Gates of Heaven (documentary film)

If you have yet to see this film, you may think the title is rather grandiose in light of its subject; the pet
cemetery business. But for some, 'gates of heaven' is a misnomer without their beloved pets beyond the gates. Regardless, the film certainly goes beyond mere logistics of pet disposal and into the meaning and value we attribute to things and how they shape our lives.


The film starts off with an interview with Floyd "Mac" MacClure; he is a man on a mission to provide a real sanctuary for the pets that fulfil human lives by being loved and loving in return. He speaks with zeal and conviction. There is something dogmatic about it; it is not an animal rights argument rather it is a Christian argument: God sent us pets to be loved and to love us therefore we should give them a respectful burial.

Mac's view is contrasted by an interview with the owner of the local rendering plant; what Mac perceives as the devil's work, is actually performed by a really nice guy. He is genuinely curious with the various reactions people have against his business. He tells of many horrified responses people have had towards his business in a matter-of-fact manner without taking any offense. For him, the animal carcasses are merely raw material for his rendering plant, to be properly recycled into various products.

Mac's business partners are sympathetic to Mac's opinions but they find him peculiar. Their prerogative is in the financial interest of the business that eventually comes up against Mac's beliefs when the business partners suggest burying pets on top of old burials to save space and make more profits. In the end, there is a huge controversy that ends with the entire cemetery getting dug up and re-buried in the Bubbling Well Pet Cemetery Park run by the Harberts family.

At this point the film takes a more philosophical turn and explores themes of life and success through the interviews of family members.
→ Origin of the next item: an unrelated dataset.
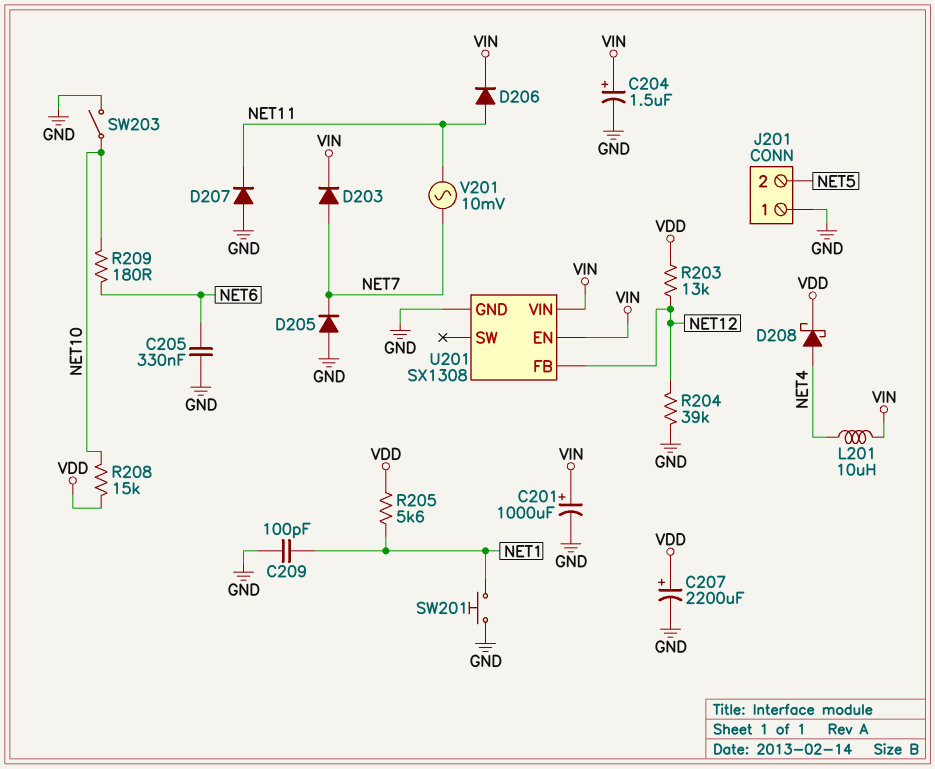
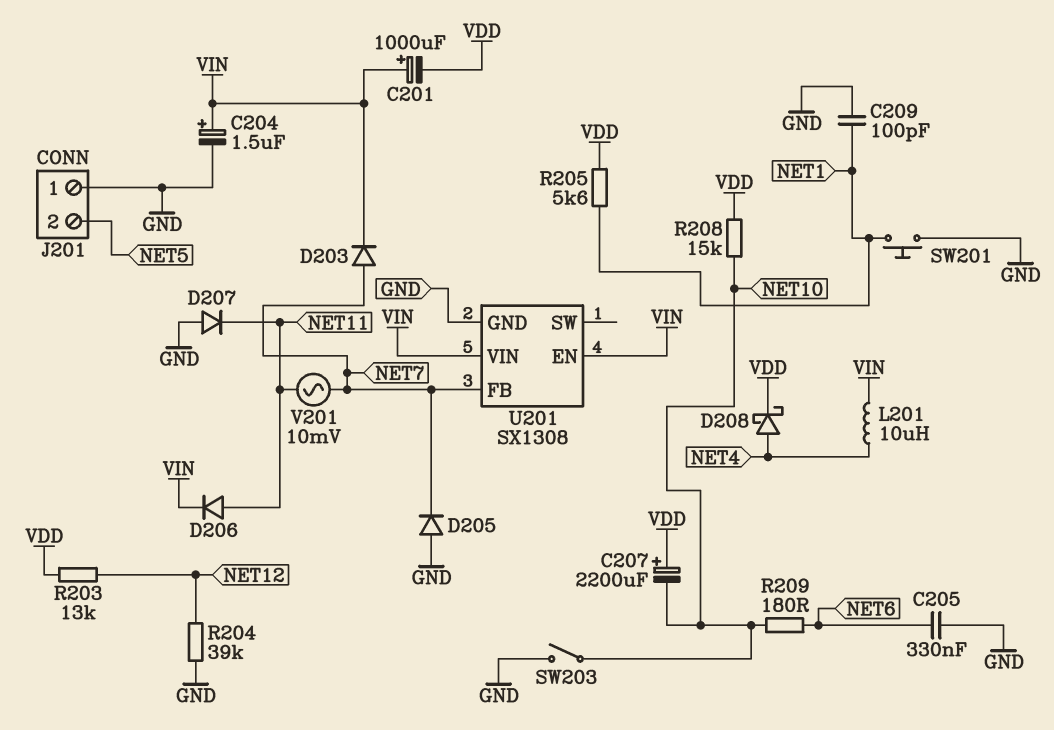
C201: 1000uF (plus VIN, minus GND) -> 1000uF (plus VIN, minus VDD)
C207: 2200uF (plus VDD, minus GND) -> 2200uF (plus VDD, minus NET10)
U201 pin FB: NET12 -> NET7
Cal, the elder son, wants to be a CEO sitting behind a big mahogany desk of a large corporation. He isn't quite sure how pet cemetery will fit into that picture but he seems eager for people to know that he knows exactly what he's doing. For the younger son Dan, the cemetery business provides him with a beautiful place to live and enough time to enjoy playing the guitar and examining the landscape.

It seems that the binary vision of faith and rationality in the film found a third possibility; an independent mind that is neither persuaded by the bible nor excessively interested wealth. Dan is at peace in his humble existence and it seems like a good spot to be in.